23 Sept 2016

And Then An Anniversary...

I had a morning today that was, like, totally awesome this morning – I could’ve crafted that line a bit better you think?  - never mind, the awesomeness was the magical delivery to the desktop computer of the Windows 10 Anniversary update.

The delivery must’ve taken place in the background as all I had to do was click on that little Do It Now box and boy, did it take some time. Yes, indeed it did. So long did it take, I was expecting some, like, instantly noticeable new additions and improvements.

After the installation, that included a couple or three automatic restarts, I was breathlessly excited and good to go and let me tell y’all, I haven’t, at time of typing, spotted anything different what so ever. According to the info out there one of the major ‘improvements’ is to that Cortana thingy where you talk to your computer and it goes and finds stuff for you. When 10 first rolled up ol’ Cortina was about the first thing I turned off and I’m pleased to say she’s still off.

Happily, and thanks for this Bill, all my privacy settings were also as they were before the ‘upgrade’ so well done that man.

One thing that’s annoyed me since the dawn of the computer age, which is yet to be addressed, is that irritating blue or green progress bar you see when something is progressing. Don’t matter wot it’s indicating the progress of, could be a download, an install or a clean-up, it’s always the same; the sucker progresses along the line just fine right up to the 99% complete point then mysteriously slips into another time and space dimension where the remaining 1% is equal to the sum of the other 99% multiplied by nine. Come on Bill, get your boys to even it up a tad and spread the time load evenly, okay? They can do it with microwave ovens buddy.

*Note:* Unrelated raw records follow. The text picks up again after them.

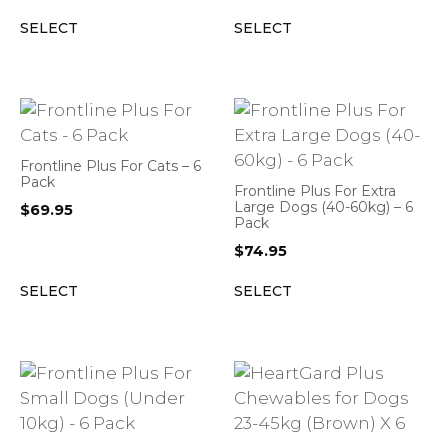
SELECT
SELECT
Frontline Plus For Cats – 6
Pack
Frontline Plus For Extra
Large Dogs (40-60kg) – 6
$
69.95
Pack
$
74.95
SELECT
SELECT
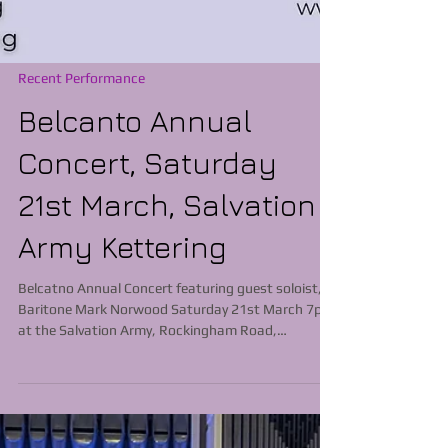
Recent Performance
Belcanto Annual
Concert, Saturday
21st March, Salvation
Army Kettering
Belcatno Annual Concert featuring guest soloist,
Baritone Mark Norwood Saturday 21st March 7pm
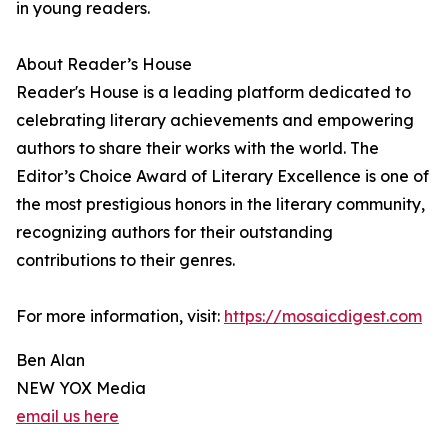
in young readers.
About Reader’s House
Reader's House is a leading platform dedicated to
celebrating literary achievements and empowering
authors to share their works with the world. The
Editor’s Choice Award of Literary Excellence is one of
the most prestigious honors in the literary community,
recognizing authors for their outstanding
contributions to their genres.
For more information, visit:
https://mosaicdigest.com
Ben Alan
NEW YOX Media
email us here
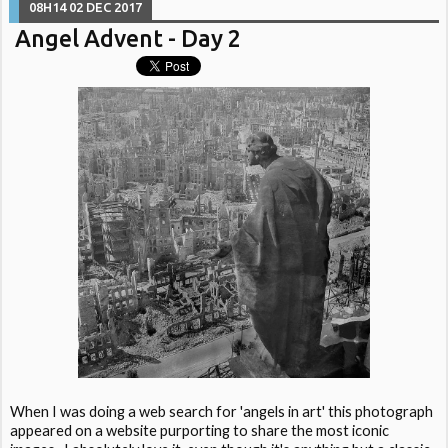
08H14
02
DEC 2017
Angel Advent - Day 2
When I was doing a web search for 'angels in art' this photograph
appeared on a website purporting to share the most iconic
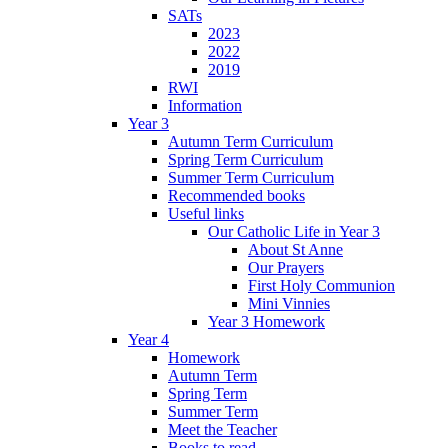
SATs
2023
2022
2019
RWI
Information
Year 3
Autumn Term Curriculum
Spring Term Curriculum
Summer Term Curriculum
Recommended books
Useful links
Our Catholic Life in Year 3
About St Anne
Our Prayers
First Holy Communion
Mini Vinnies
Year 3 Homework
Year 4
Homework
Autumn Term
Spring Term
Summer Term
Meet the Teacher
Books to read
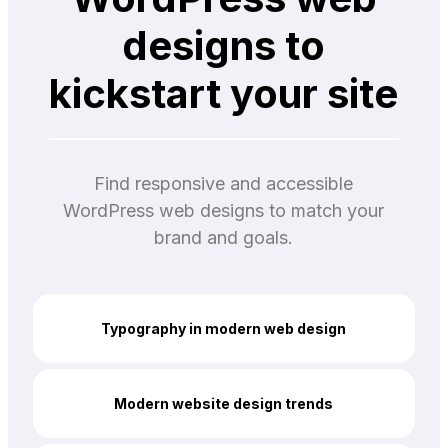
designs to
kickstart your site
Find responsive and accessible
WordPress web designs to match your
brand and goals.
Typography in modern web design
Modern website design trends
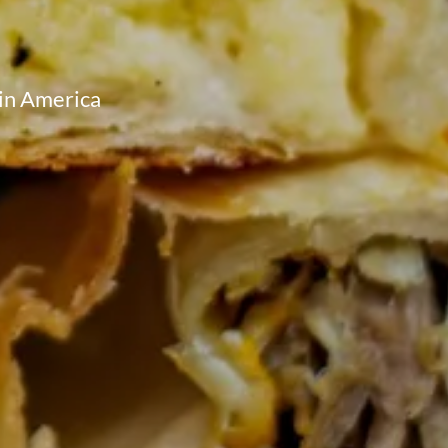
tin America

Other than that, situation normal but I’ll let you know if I spot anything weird. Yeah right, like I’d spot anything weird.

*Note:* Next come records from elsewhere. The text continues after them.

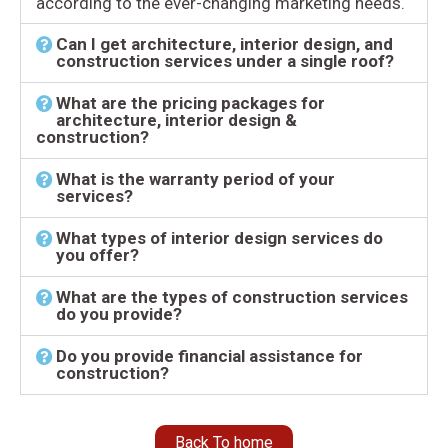
according to the ever-changing marketing needs.
Can I get architecture, interior design, and
construction services under a single roof?
What are the pricing packages for
architecture, interior design &
construction?
What is the warranty period of your
services?
What types of interior design services do
you offer?
What are the types of construction services
do you provide?
Do you provide financial assistance for
construction?
Back To home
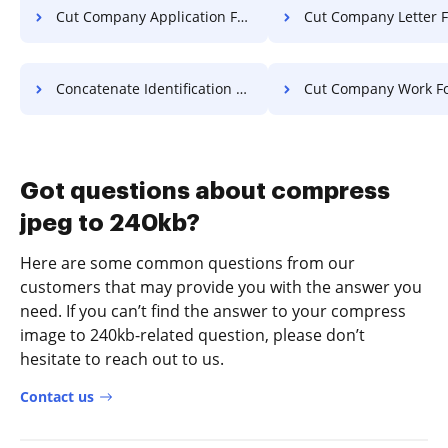
Cut Company Application For Free
Cut Company Letter F
Concatenate Identification Format For Free
Cut Company Work Fo
Got questions about compress
jpeg to 240kb?
Here are some common questions from our
customers that may provide you with the answer you
need. If you can’t find the answer to your compress
image to 240kb-related question, please don’t
hesitate to reach out to us.
Contact us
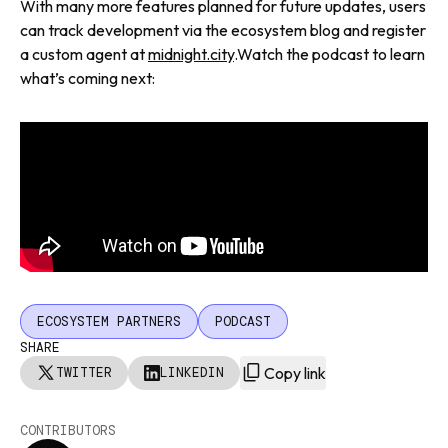
With many more features planned for future updates, users
can track development via the ecosystem blog and register
a custom agent at
midnight.city
.Watch the podcast to learn
what’s coming next:
ECOSYSTEM PARTNERS
PODCAST
SHARE
Copy link
TWITTER
LINKEDIN
CONTRIBUTORS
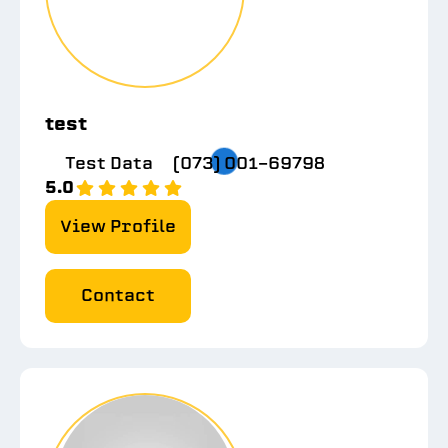
test
Test Data
(073) 001-69798
5.0
View Profile
Contact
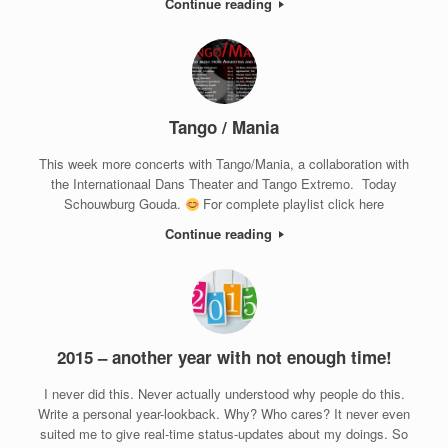
Continue reading
Tango / Mania
This week more concerts with Tango/Mania, a collaboration with
the Internationaal Dans Theater and Tango Extremo. Today
Schouwburg Gouda.
For complete playlist click here
Continue reading
2015 – another year with not enough time!
I never did this. Never actually understood why people do this.
Write a personal year-lookback. Why? Who cares? It never even
suited me to give real-time status-updates about my doings. So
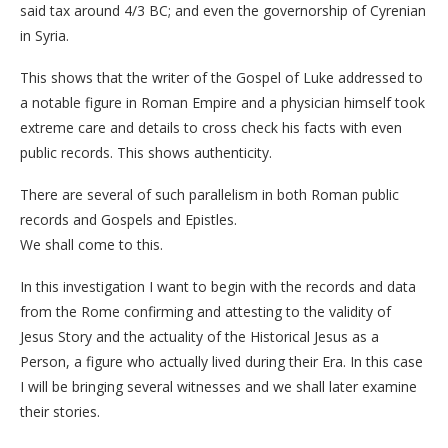
said tax around 4/3 BC; and even the governorship of Cyrenian
in Syria.
This shows that the writer of the Gospel of Luke addressed to
a notable figure in Roman Empire and a physician himself took
extreme care and details to cross check his facts with even
public records. This shows authenticity.
There are several of such parallelism in both Roman public
records and Gospels and Epistles.
We shall come to this.
In this investigation I want to begin with the records and data
from the Rome confirming and attesting to the validity of
Jesus Story and the actuality of the Historical Jesus as a
Person, a figure who actually lived during their Era. In this case
I will be bringing several witnesses and we shall later examine
their stories.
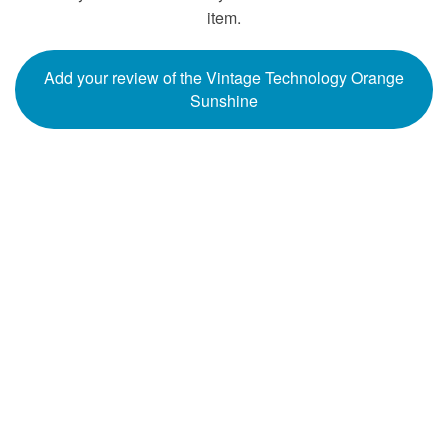
item.
Add your review of the Vintage Technology Orange
Sunshine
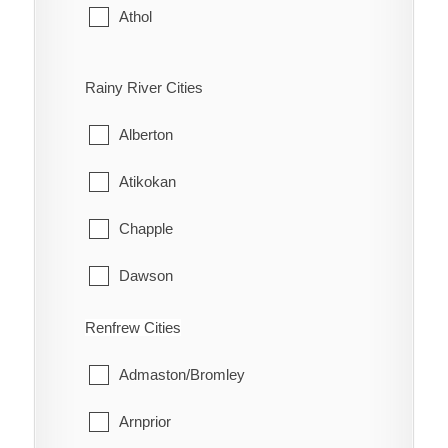
Athol
Bloomfield
Rainy River Cities
Hallowell
Alberton
Hillier
Atikokan
North Marysburgh
Chapple
Picton
Dawson
Sophiasburgh
Emo
Renfrew Cities
South Marysburgh
Fort Frances
Admaston/Bromley
Wellington
La Vallee
Arnprior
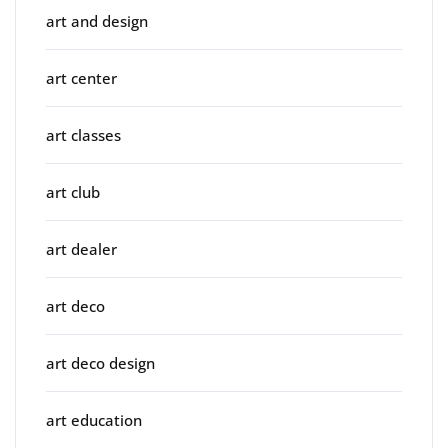
art and design
art center
art classes
art club
art dealer
art deco
art deco design
art education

Ah well, it’s done so wot to do now then... Oh, I know! “Hay Cortina, play some music. Pardon? Sorry. Please.”

Quote;  Charles Yu.

“Sometimes at night I worry about TAMMY. I worry that she might get tired of it all. Tired of running at sixty-six terahertz, tired of all those processing cycles, every second of every hour of every day. I worry that one of these cycles she might just halt her own subroutine and commit software suicide. And then I would have to do an error report, and I don't know how I would even begin to explain that to Microsoft.”